The rebooted Apes franchise has never been concerned with spelling out whose side the audience should fall down on, but the hints are there to take. "Monkey killer" can be seen scrawled on a nondescript soldier's helmet. "There's no good Kong except a dead Kong," reads one mantra, while another - "Ape-ocalypse Now" - hammers home one of the film's obvious inspirations if Harrelson's despot Colonel hadn't already.
It's the subtle expansion of the world that makes War for the Planet of the Apes feel a cut above the rest (disused railway tracks and abandoned Coca-Cola lorries alert us to the fact we're still quite a way away from Charlton Heston's future experiences). Its old-school sensibility means events rarely stray from Caesar, orangutan Maurice (Karin Konoval) and Steve Zahn's new addition Bad Ape whose gawky chimp provides a necessary reprieve to the gloom. Every extraneous character - apart from a soldier in scene one - remains faceless, the film remaining anchored to the small-scale story it's telling.
Despite the motion-capture apes, War for the Planet of the Apes feels more an episode of a high-quality drama than the best blockbuster sequel in recent memory - not to mention the best monkey film of the year (not that the messy Kong: Skull Island posed much competition). Dunkirk permitting, it could be the best war one too. Call off the search - the summer's first show-stopper is here.
★ ★ ★ ★ ★ ★ ★
**EXERCISE REQUIREMENTS**
In the film review, what words appear scrawled on a soldier's helmet?

Page-level text extractions
★ ★ ★ ★ ★ ★ ★
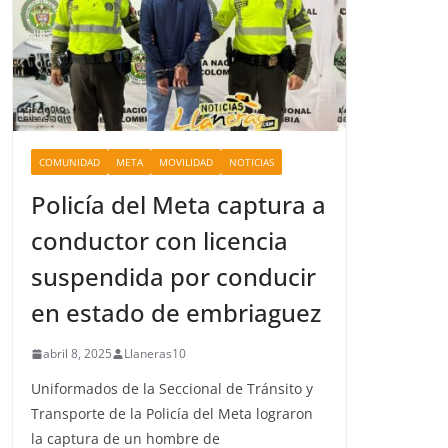
COMUNIDAD
META
MOVILIDAD
NOTICIAS
Policía del Meta captura a
conductor con licencia
suspendida por conducir
en estado de embriaguez
abril 8, 2025
Llaneras10
Uniformados de la Seccional de Tránsito y
Transporte de la Policía del Meta lograron
la captura de un hombre de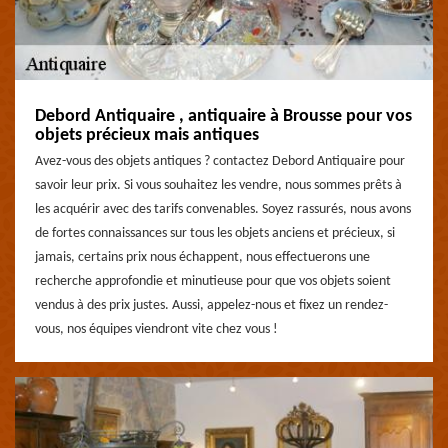
Debord Antiquaire , antiquaire à Brousse pour vos
objets précieux mais antiques
Avez-vous des objets antiques ? contactez Debord Antiquaire pour
savoir leur prix. Si vous souhaitez les vendre, nous sommes prêts à
les acquérir avec des tarifs convenables. Soyez rassurés, nous avons
de fortes connaissances sur tous les objets anciens et précieux, si
jamais, certains prix nous échappent, nous effectuerons une
recherche approfondie et minutieuse pour que vos objets soient
vendus à des prix justes. Aussi, appelez-nous et fixez un rendez-
vous, nos équipes viendront vite chez vous !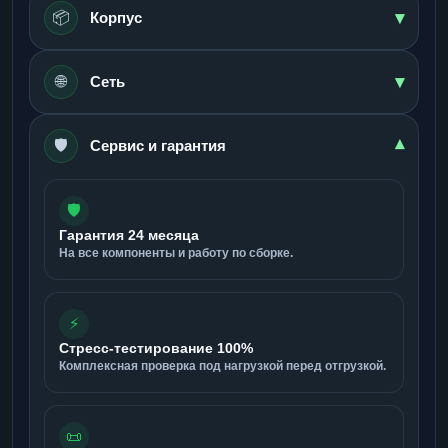
▾
📦
Корпус
▾
🌐
Сеть
🛡️
▾
Сервис и гарантия
🛡️
Гарантия 24 месяца
На все компоненты и работу по сборке.
⚡
Стресс-тестирование 100%
Комплексная проверка под нагрузкой перед отгрузкой.
📜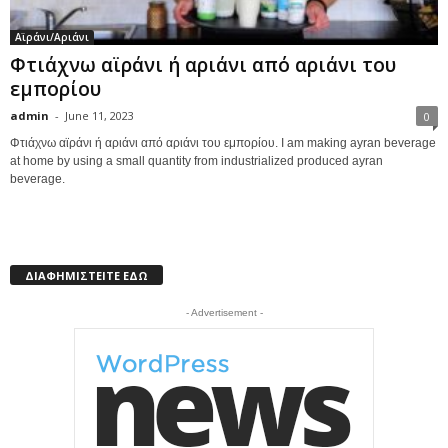
Αϊράνι/Αριάνι
Φτιάχνω αϊράνι ή αριάνι από αριάνι του
εμπορίου
admin
-
June 11, 2023
0
Φτιάχνω αϊράνι ή αριάνι από αριάνι του εμπορίου. I am making ayran beverage
at home by using a small quantity from industrialized produced ayran
beverage.
ΔΙΑΦΗΜΙΣΤΕΙΤΕ ΕΔΩ
- Advertisement -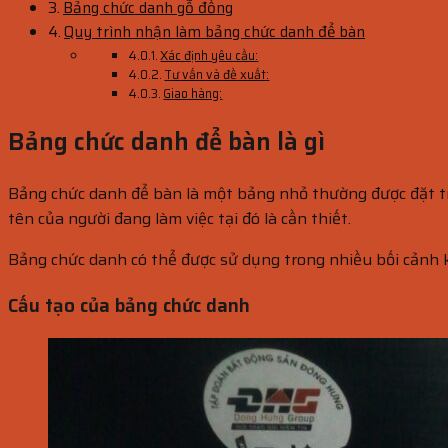
Bảng chức danh gỗ đồng
Quy trình nhận làm bảng chức danh để bàn
Xác định yêu cầu:
Tư vấn và đề xuất:
Giao hàng:
Bảng chức danh để bàn là gì
Bảng chức danh để bàn là một bảng nhỏ thường được đặt trên
tên của người đang làm việc tại đó là cần thiết.
Bảng chức danh có thể được sử dụng trong nhiều bối cảnh kh
Cấu tạo của bảng chức danh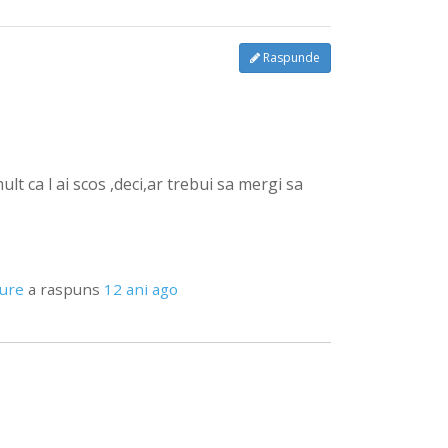
Raspunde
lt ca l ai scos ,deci,ar trebui sa mergi sa
pure
a raspuns
12 ani ago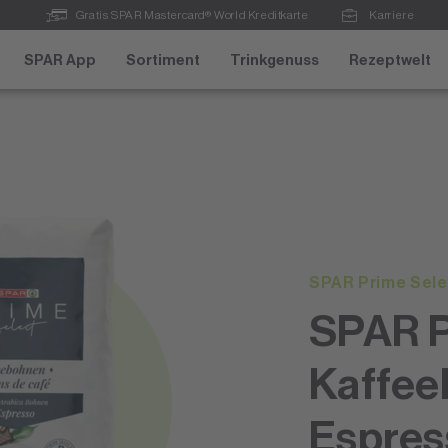
Gratis SPAR Mastercard® World Kreditkarte
Karriere
SPAR App
Sortiment
Trinkgenuss
Rezeptwelt
SPAR Prime Sele
SPAR P
Kaffe
Espres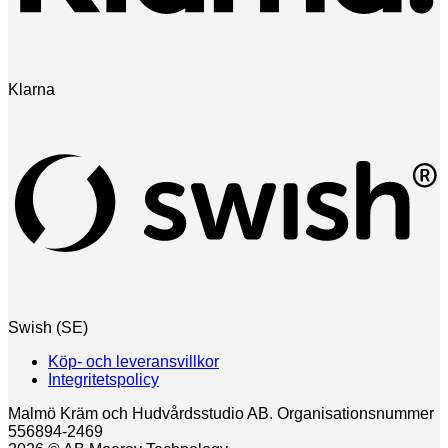
Klarna
Swish (SE)
Köp- och leveransvillkor
Integritetspolicy
Malmö Kräm och Hudvårdsstudio AB. Organisationsnummer
556894-2469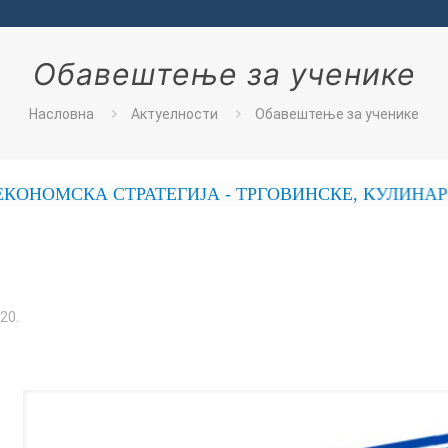
Обавештење за ученике
Насловна
Актуелности
Обавештење за ученике
МСКА СТРАТЕГИЈА - ТРГОВИНСКЕ, КУЛИНАРСКЕ,
20.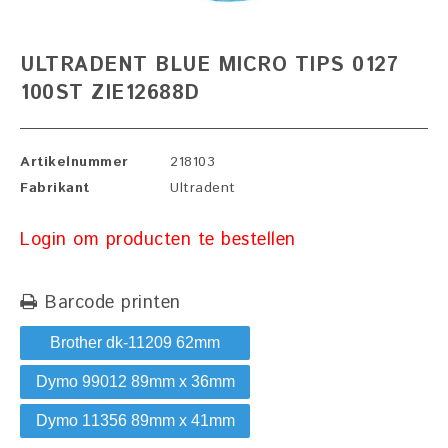
ULTRADENT BLUE MICRO TIPS 0127
100ST ZIE12688D
Artikelnummer
218103
Fabrikant
Ultradent
Login om producten te bestellen
Barcode printen
Brother dk-11209 62mm
Dymo 99012 89mm x 36mm
Dymo 11356 89mm x 41mm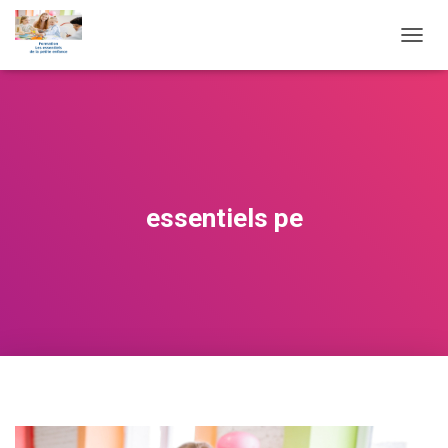
O
U
V
R
I
R
/
F
E
essentiels pe
R
M
E
R
L
A
N
A
V
I
G
A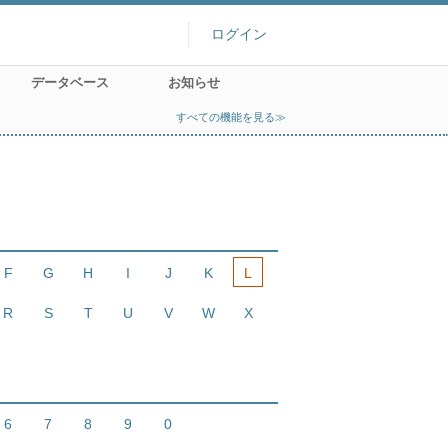
ログイン
データベース
お知らせ
すべての機能を見る≫
F
G
H
I
J
K
L
R
S
T
U
V
W
X
6
7
8
9
0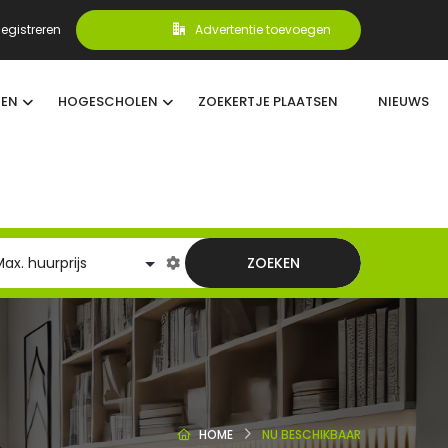
egistreren
Advertentie toevoegen
TEN
HOGESCHOLEN
ZOEKERTJE PLAATSEN
NIEUWS
ZOEKEN
HOME
NU BESCHIKBAAR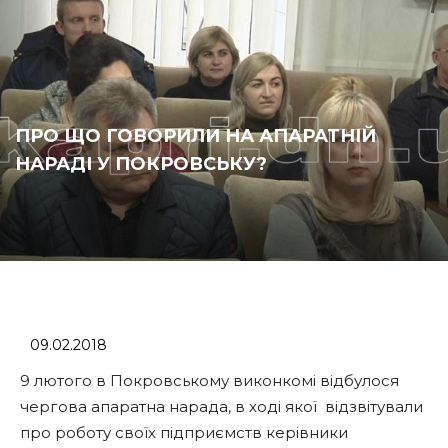
ПРО ЩО ГОВОРИЛИ НА АПАРАТНІЙ
НАРАДІ У ПОКРОВСЬКУ?
09.02.2018
9 лютого в Покровському виконкомі відбулося
чергова апаратна нарада, в ході якої відзвітували
про роботу своїх підприємств керівники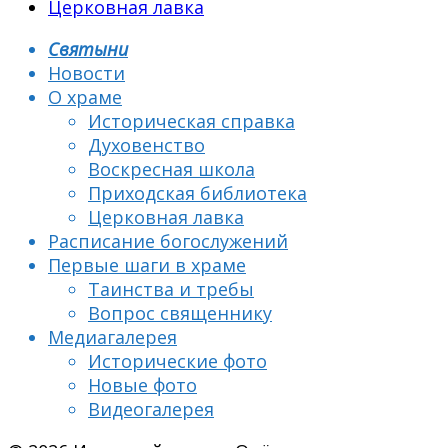
Церковная лавка
Святыни
Новости
О храме
Историческая справка
Духовенство
Воскресная школа
Приходская библиотека
Церковная лавка
Расписание богослужений
Первые шаги в храме
Таинства и требы
Вопрос священнику
Медиагалерея
Исторические фото
Новые фото
Видеогалерея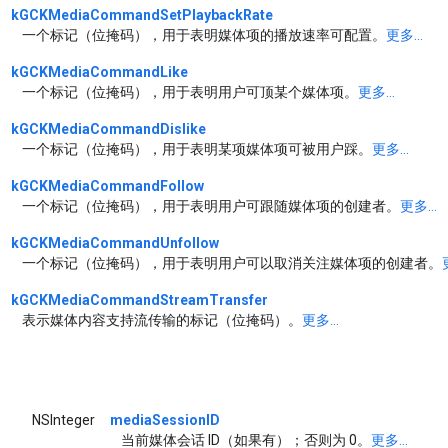
kGCKMediaCommandSetPlaybackRate
一个标记（位掩码），用于表明媒体项的播放速率可配置。
更多...
kGCKMediaCommandLike
一个标记（位掩码），用于表明用户可顶某个媒体项。
更多...
kGCKMediaCommandDislike
一个标记（位掩码），用于表明某项媒体项可被用户踩。
更多...
kGCKMediaCommandFollow
一个标记（位掩码），用于表明用户可跟随媒体项的创建者。
更多...
kGCKMediaCommandUnfollow
一个标记（位掩码），用于表明用户可以取消关注媒体项的创建者。
kGCKMediaCommandStreamTransfer
表示媒体内容支持流传输的标记（位掩码）。
更多...
NSInteger
mediaSessionID
当前媒体会话 ID（如果有）；否则为 0。
更多...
★ ★ ★ ★ ★ ★ ★
**EXERCISE ANSWER**
"Monkey killer"